Yo usé el vestido de novia de mi mamá que había modificado para que me quedara a la medida. Esa noche de bodas, Roberto fue tierno conmigo, paciente, cariñoso. “Te amo, Carmen.” Me susurraba al oído. Vamos a ser muy felices. Y lo fuimos al principio. Los primeros años de matrimonio fueron hermosos. Roberto trabajó mucho para salir adelante. Se inscribió en la preparatoria abierta. Después estudió administración industrial en las noches. Yo también trabajé duro, además de cuidar la casa y después a los niños cuando llegaron.
Siempre tuve mis costuras. Mi mamá me había enseñado a coser desde niña y yo tenía buena mano para eso. Era conocida en todo el barrio de la Moderna por hacer los vestidos más bonitos para las quinceañeras, las bodas, los bautizos. Miguel Ángel nació en 1978 cuando yo tenía 23 años. Fue un embarazo difícil, pero Roberto estuvo conmigo en todo momento. Se desvivía por cuidarme, me llevaba el desayuno a la cama, me sobaba los pies cuando se me hinchaban.
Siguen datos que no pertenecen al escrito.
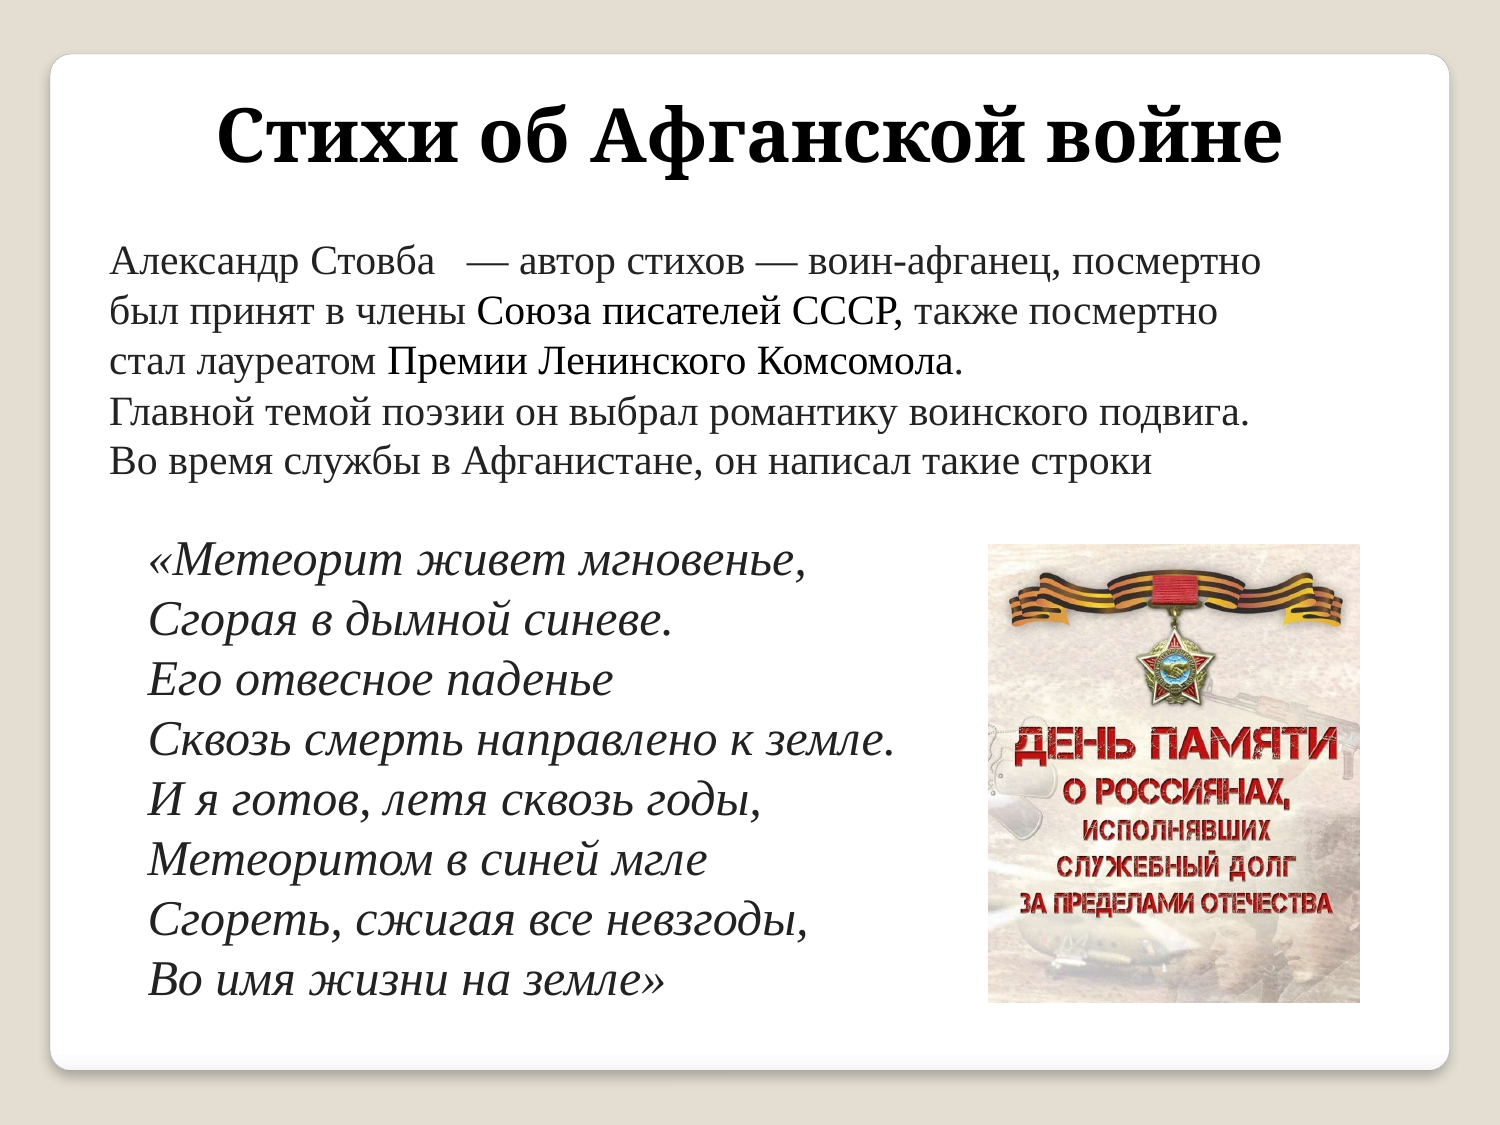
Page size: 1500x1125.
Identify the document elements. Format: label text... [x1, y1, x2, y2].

text_box Стихи об Афганской войне [200, 79, 1301, 185]
text_box Александр Стовба — автор стихов — воин-афганец, посмертно был принят в члены Союза писателей СССР, также посмертно стал лауреатом Премии Ленинского Комсомола. Главной темой поэзии он выбрал романтику воинского подвига. Во время службы в Афганистане, он написал такие строки [94, 225, 1316, 491]
text_box «Метеорит живет мгновенье, Сгорая в дымной синеве. Его отвесное паденье Сквозь смерть направлено к земле. И я готов, летя сквозь годы, Метеоритом в синей мгле Сгореть, сжигая все невзгоды, Во имя жизни на земле» [132, 518, 1263, 1014]
picture [988, 544, 1360, 1003]
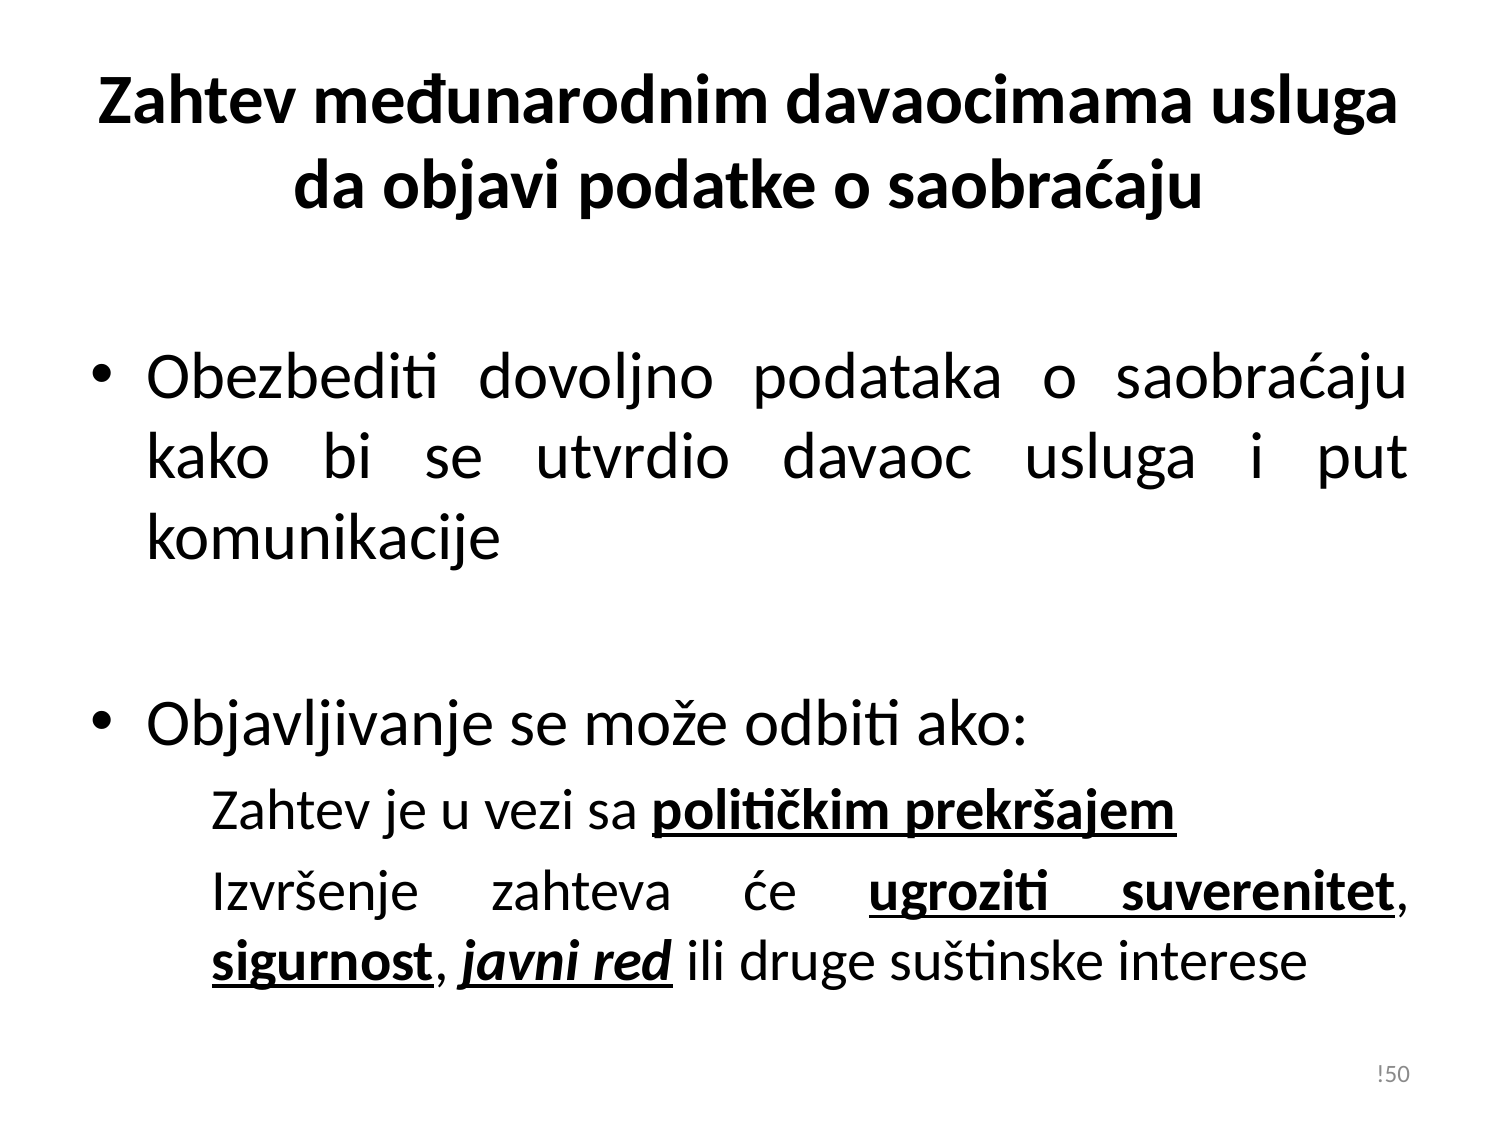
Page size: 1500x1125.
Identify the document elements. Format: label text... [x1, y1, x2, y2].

list Obezbediti dovoljno podataka o saobraćaju kako bi se utvrdio davaoc usluga i put komunikacije Objavljivanje se može odbiti ako: Zahtev je u vezi sa političkim prekršajem Izvršenje zahteva će ugroziti suverenitet, sigurnost, javni red ili druge suštinske interese [75, 324, 1425, 1005]
title Zahtev međunarodnim davaocimama usluga da objavi podatke o saobraćaju [56, 45, 1444, 233]
slide_number !50 [1074, 1042, 1425, 1103]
Mi reina me decía, esto es lo más hermoso que nos ha pasado. Cuando nació Miguel Ángel, Roberto lloró de emoción. Es igualito a ti”, me dijo. Aunque la verdad es que el niño era su vivo retrato. Paloma llegó dos años después, en 1980. Otra vez, Roberto se portó como el mejor esposo del mundo durante el embarazo, pero ya para entonces había comenzado a cambiar. Su trabajo en la maquiladora lo estaba transformando. Como supervisor tenía que ser duro con los empleados y esa dureza la fue trayendo a la casa poco a poco, pero algo se había perdido en el camino con los años.
¿Cuándo fue que dejamos de platicar de verdad? ¿Cuándo fue que él dejó de verme como mujer y empezó a verme solo como la señora de la casa? No puedo precisar el momento exacto, pero sé que para 1995, cuando cumplimos 19 años de casados, ya éramos como dos extraños viviendo bajo el mismo techo. Para 1998, nuestra rutina era completamente mecánica. Roberto llegaba del trabajo a las 6 de la tarde, se sentaba en su sillón favorito, encendía la televisión y esperaba que le sirviera la cena.
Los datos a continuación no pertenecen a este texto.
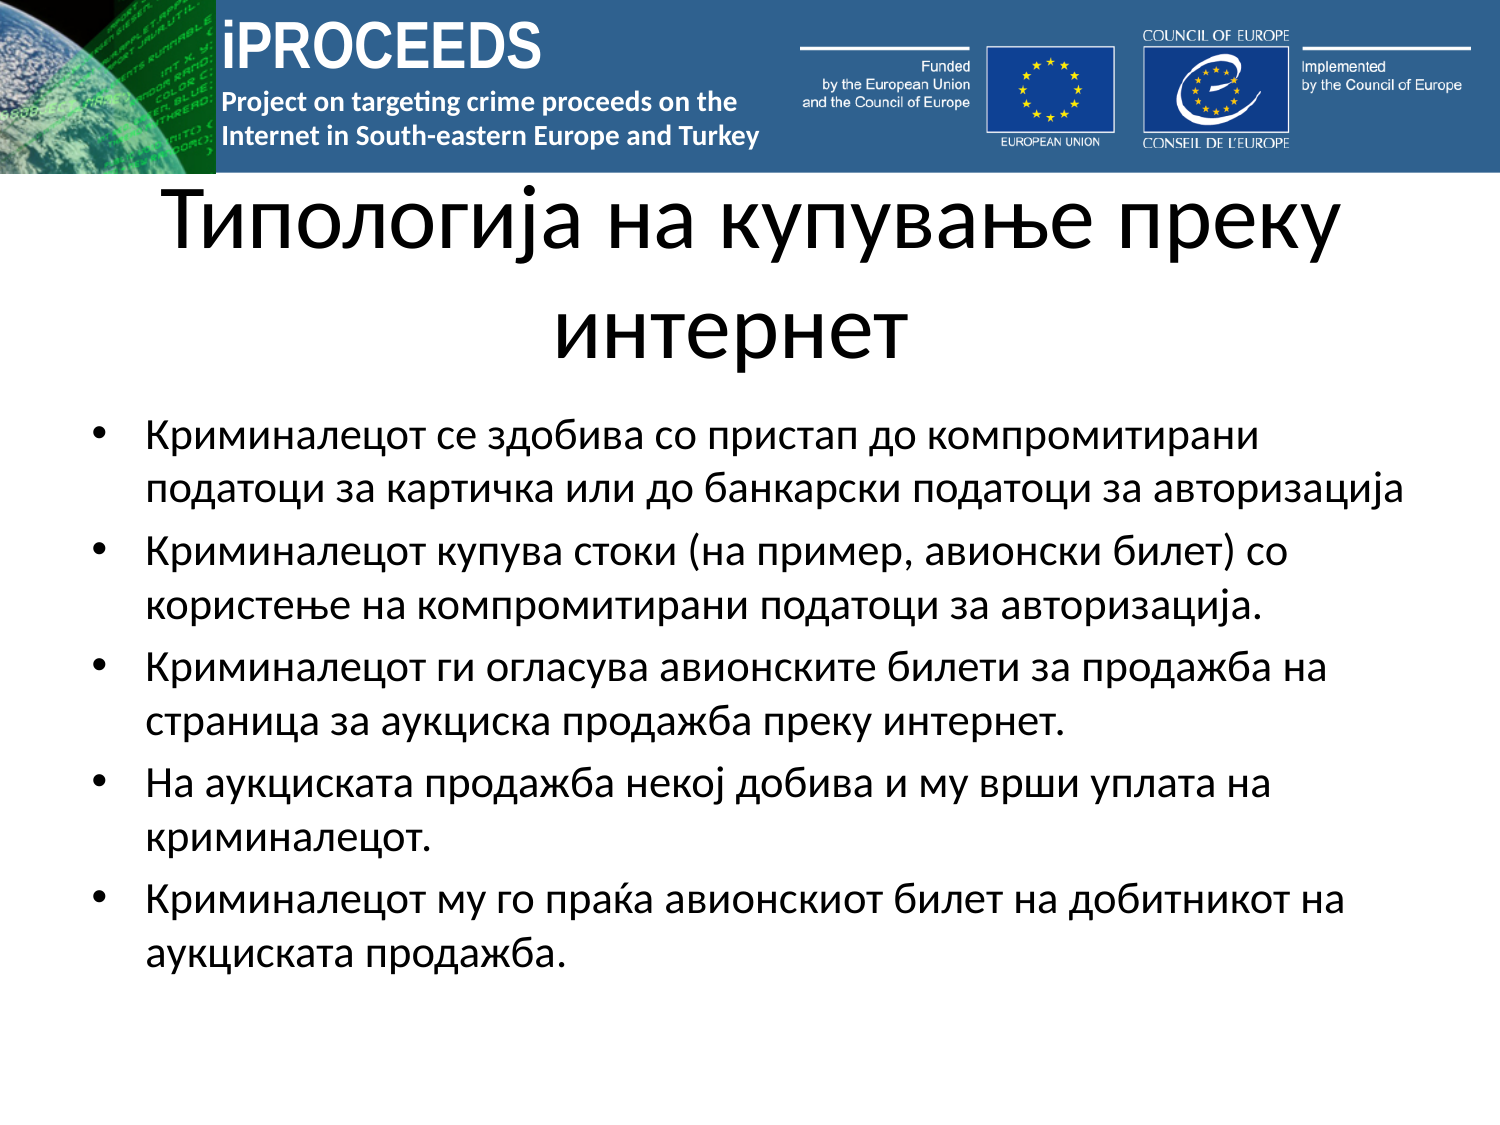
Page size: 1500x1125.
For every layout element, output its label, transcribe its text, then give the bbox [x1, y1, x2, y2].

Comía viendo las noticias sin dirigirme la palabra a menos que fuera para quejarse de algo. La sopa está muy salada. Este guisado ya lo hiciste la semana pasada. No hay tortillas calientes. Después de cenar se bañaba, se acostaba a ver televisión en el cuarto y se dormía. Los fines de semana eran para arreglar cosas de la casa, visitar a su mamá, ir a misa el domingo, siempre juntos en apariencia, pero cada uno en su mundo completamente separado.
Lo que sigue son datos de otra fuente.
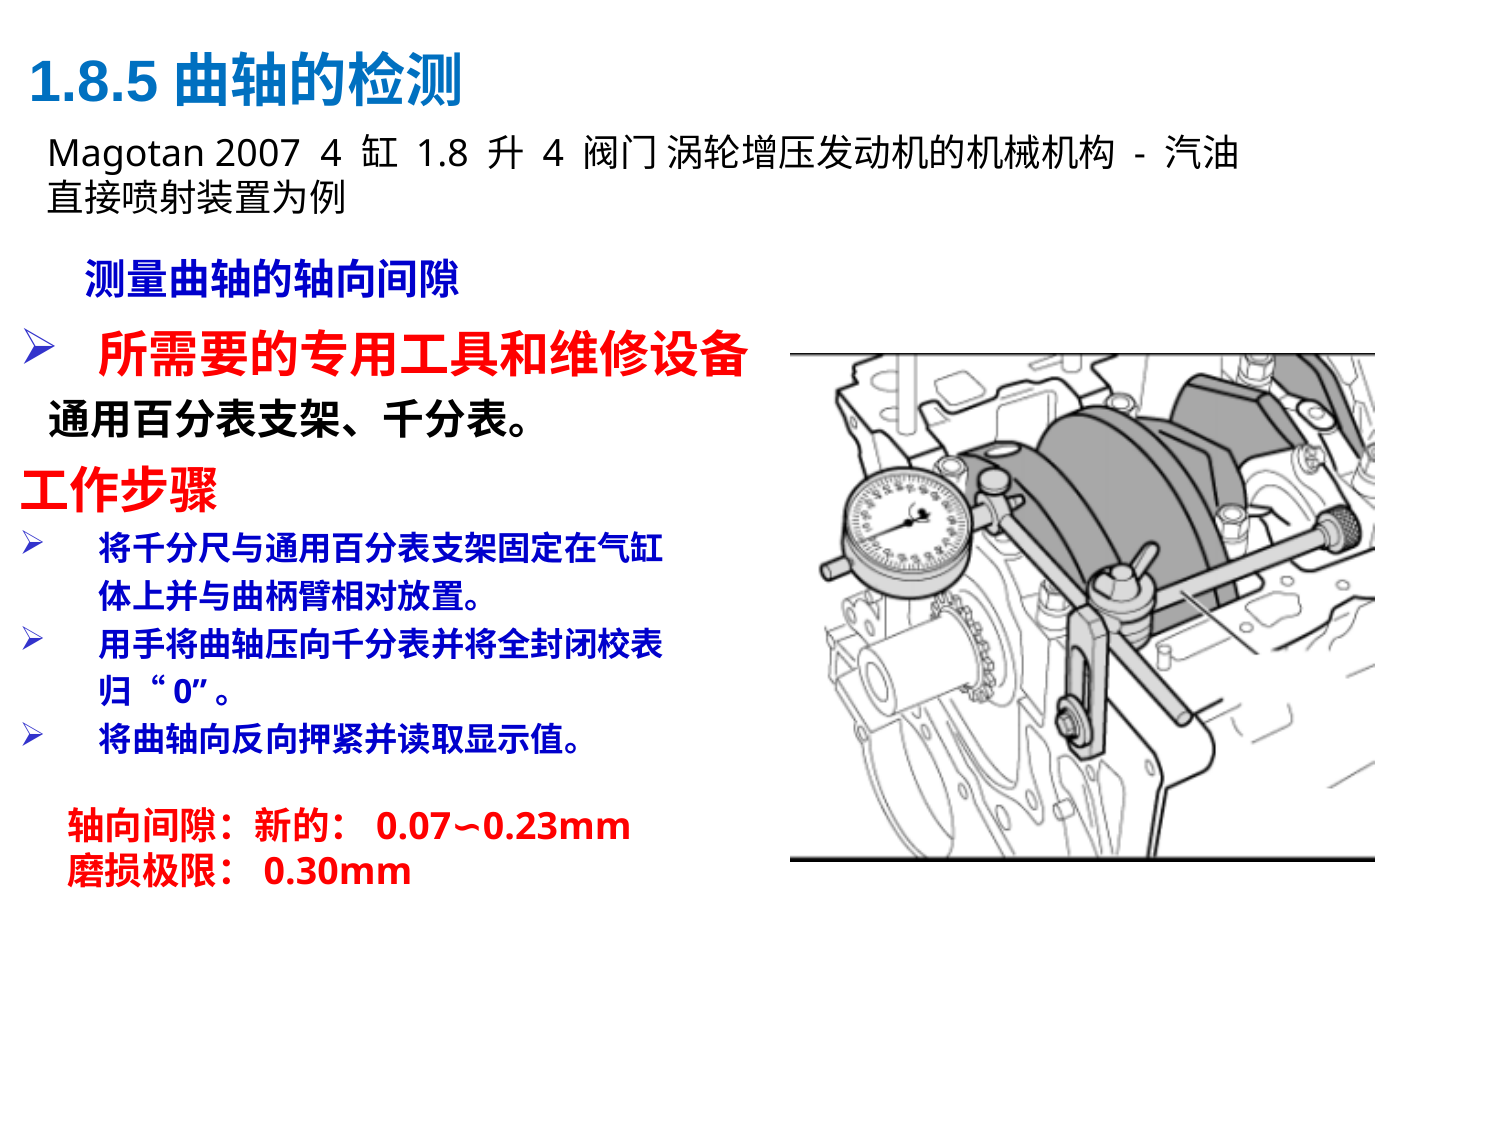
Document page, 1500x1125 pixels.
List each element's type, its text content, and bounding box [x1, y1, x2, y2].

text_box Magotan 2007 4 缸 1.8 升 4 阀门 涡轮增压发动机的机械机构 - 汽油直接喷射装置为例 [32, 121, 1258, 227]
text_box 轴向间隙：新的：0.07∽0.23mm 磨损极限：0.30mm [52, 794, 647, 899]
text_box 测量曲轴的轴向间隙 [69, 245, 476, 311]
text_box 工作步骤 将千分尺与通用百分表支架固定在气缸体上并与曲柄臂相对放置。 用手将曲轴压向千分表并将全封闭校表归“0”。 将曲轴向反向押紧并读取显示值。 [19, 447, 686, 587]
text_box 1.8.5曲轴的检测 [13, 36, 479, 121]
picture [790, 353, 1375, 862]
text_box 所需要的专用工具和维修设备 通用百分表支架、千分表。 [19, 310, 806, 451]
Nuestra cama se había vuelto solo un lugar para dormir. Hacía más de año y medio que no teníamos intimidad real. Y cuando él lo intentaba, era algo tan frío, tan mecánico, tan sin amor, que yo prefería hacerme la dormida. Estoy muy cansada, Roberto, le decía. Y él gruñía, se volteaba hacia su lado y se dormía. No había caricias, no había besos, no había palabras tiernas. Era como si yo fuera solo un cuerpo ahí disponible para cuando él lo necesitara.